Sunday, July 31, 2022
Milford Sound and Te Anau

When it's 5 degrees and you have a lake in the backyard.
Saturday, July 23, 2022
Memories of Rome




























Rome we walked through her streets as newlyweds and 13 years later we came back I can only assume so that you could push a pram through her cobble stone streets in the middle of summer, right?
She still remains my favourite capital in all the world, there is nothing that comes close to her. I fell hard for her when mum and dad first introduced us. Dad narrating as much history as he could squeeze into every breath while us three girls tried to look interested and we did well for the first 2 hours but certainly couldn't keep up with his enthusiasm for 7 days. I remember the beautiful apartment we stayed in, the building with it's central courtyard, the brown desk near the window that I would sit at to write in my journal at the end of each day, riding on the back of a vespa with Dad, walking, so much walking, sitting for an hour to have our portrait sketched at Piazza Navona, but what I remember most was singing, laughing, mucking around with my sisters. I didn't appreciate the gravity and significance of all the history we were walking through but regardless I knew there was something etherial, grand and otherly about this place. It was in a class of its own, so much so that when I was old enough to explore the world on my own, Rome was the first stop I wanted to make.
Third time round the history and grandeur of her monuments was simply a backdrop for me to enjoy you all in. A bit like taking your best friends to your favourite restaurant, you know the food will be amazing but you're going there with them because you know that the alchmy of your favourite people in one of your favourite places has the potential to make for memories that will glisten in your minds eye for decades to come.
That's what Rome was this time round - I got to walk her streets with you, watch our kids learn how to drink from her fountains, play on her cobble stones, eat their fill of gelato and cannoli, play hide and seek in her ancient relics, dance in her pantheon.
These were memories I wanted - I was so present to it all, so many deep breaths of gratitude, so much intention behind every click of my camera. I was in a diamond mine and I wasn't going to walk away from this experience without collecting as many gems as my heart could hold.

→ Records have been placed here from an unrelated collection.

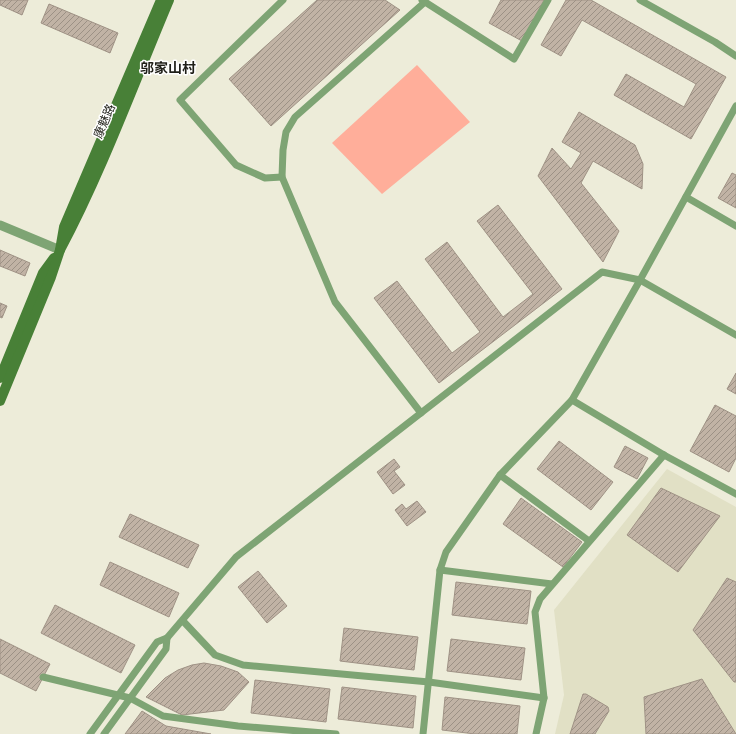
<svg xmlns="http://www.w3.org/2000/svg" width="736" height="734" font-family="'Noto Sans','Noto Sans SC',sans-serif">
<defs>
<pattern id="building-hatch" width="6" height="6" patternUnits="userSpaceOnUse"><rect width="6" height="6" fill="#c1b3a5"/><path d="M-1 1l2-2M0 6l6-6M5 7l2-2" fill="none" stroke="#9c9185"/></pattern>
</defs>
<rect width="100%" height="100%" fill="#edecd9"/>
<polygon fill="#e1e0c5" points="667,469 736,507 736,734 555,734 564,695 554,610"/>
<polygon fill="#ffae9a" points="417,65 470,122 382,194 332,143"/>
<g fill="url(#building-hatch)" stroke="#9f9285">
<polygon points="0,0 28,0 22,15 0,5"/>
<polygon points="317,0 385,0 400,10 271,126 229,79"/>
<polygon points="501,0 544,0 522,41 489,23"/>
<polygon points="566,0 591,0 726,77 691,139 614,95 626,74 684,107 696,84 582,20 561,56 541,45"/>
<polygon points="49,4 118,33 110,53 41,23"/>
<polygon points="579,112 635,145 643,164 642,189 593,161 581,183 619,231 603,262 538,176 552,148 571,169 581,153 562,142"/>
<polygon points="732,173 736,175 736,208 718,198"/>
<polygon points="498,205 562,289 439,383 374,298 397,281 452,353 480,332 425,259 447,242 503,317 533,294 477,221"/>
<polygon points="0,250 30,263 25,276 0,266"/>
<polygon points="0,303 7,306 2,318 0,317"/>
<polygon points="736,373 736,394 727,389"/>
<polygon points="715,405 736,416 736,458 729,472 690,451"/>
<polygon points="559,441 613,482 591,510 537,469"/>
<polygon points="625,446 648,458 637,479 614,467"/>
<polygon points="394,459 400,467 394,471 405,485 393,494 377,472"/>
<polygon points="661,488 720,516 678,572 627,535"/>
<polygon points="521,498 582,542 563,567 503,524"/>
<polygon points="417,501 426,512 407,526 395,510 402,504 406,509"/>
<polygon points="130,514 199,545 188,568 119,537"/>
<polygon points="110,562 179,593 169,617 100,585"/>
<polygon points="258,571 287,606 267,623 238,587"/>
<polygon points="727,578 736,582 736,682 734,682 693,630"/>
<polygon points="456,582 531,591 527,624 452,615"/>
<polygon points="55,605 135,645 121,673 41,633"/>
<polygon points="344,628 418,637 414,670 340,661"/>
<polygon points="0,639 50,664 36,691 0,673"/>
<polygon points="451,639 525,648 521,680 447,671"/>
<polygon points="204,663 221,666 238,672 249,682 224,710 182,715 146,697 165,678 178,670 192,665"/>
<polygon points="702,679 736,734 646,734 644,697"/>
<polygon points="255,680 330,689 326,722 251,713"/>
<polygon points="342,687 416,696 413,728 338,719"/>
<polygon points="583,694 586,694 608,707 609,711 595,734 570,734"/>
<polygon points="445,697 520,706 517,734 475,734 442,730"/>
<polygon points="142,711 166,726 211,734 125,734"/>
</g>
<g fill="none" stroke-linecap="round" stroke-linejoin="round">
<g stroke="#7ea474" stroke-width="7">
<polyline points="422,0 514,59 548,0"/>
<polyline points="640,0 715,42 736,56"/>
<polyline points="282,177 265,178 236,165 180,100 283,0"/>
<polyline points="686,197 736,226"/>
<polyline points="572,400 664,455 736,494"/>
<polyline points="421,413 335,302 282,177 283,150 286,132 295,117 425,2"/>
<polyline points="500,475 589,541"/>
<polyline points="440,570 552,584"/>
<polyline points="183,621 215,655 243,665 429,682 544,698"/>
<polyline points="43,677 130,698 163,716 238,726 336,734"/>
<polyline points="90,734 157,642 167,638"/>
<polyline points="104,734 166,649 167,638 236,557 602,272 640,280 736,335"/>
<polyline points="423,734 440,570 446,552 500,475 572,400 640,280 736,106"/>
<polyline points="536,734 544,698 535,612 540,599 664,455"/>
</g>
<polyline stroke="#7ea474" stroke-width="9" points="0,225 60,250"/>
<g stroke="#488037" stroke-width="10">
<path d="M161,0L64,227L60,250C102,171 134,83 169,0"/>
<polyline points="0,378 43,273 54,258"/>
<polyline points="0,401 51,277 60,250"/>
</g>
</g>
<g text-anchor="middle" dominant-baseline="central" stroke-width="3" stroke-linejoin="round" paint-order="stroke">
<g font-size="12" fill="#1f1f18" stroke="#fff">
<text transform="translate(104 121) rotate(-67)">康魅路</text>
</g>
<g font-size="14" font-weight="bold" fill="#1f1f18" stroke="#fff">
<text x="168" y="67">邬家山村</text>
</g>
</g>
</svg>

That there has got to be one of the untold gifts of grief.
When the one you love, no longer has breath to breath you quickly learn that in the absence of their physical presence, the memories you have stored up with them appreciate exponentially in value and so the pain of a breathless love, allowed me to more clearly see my loves still breathing.
Still, love you, still, miss you and still ever so thankful for being loved by you and having loved you Tanche.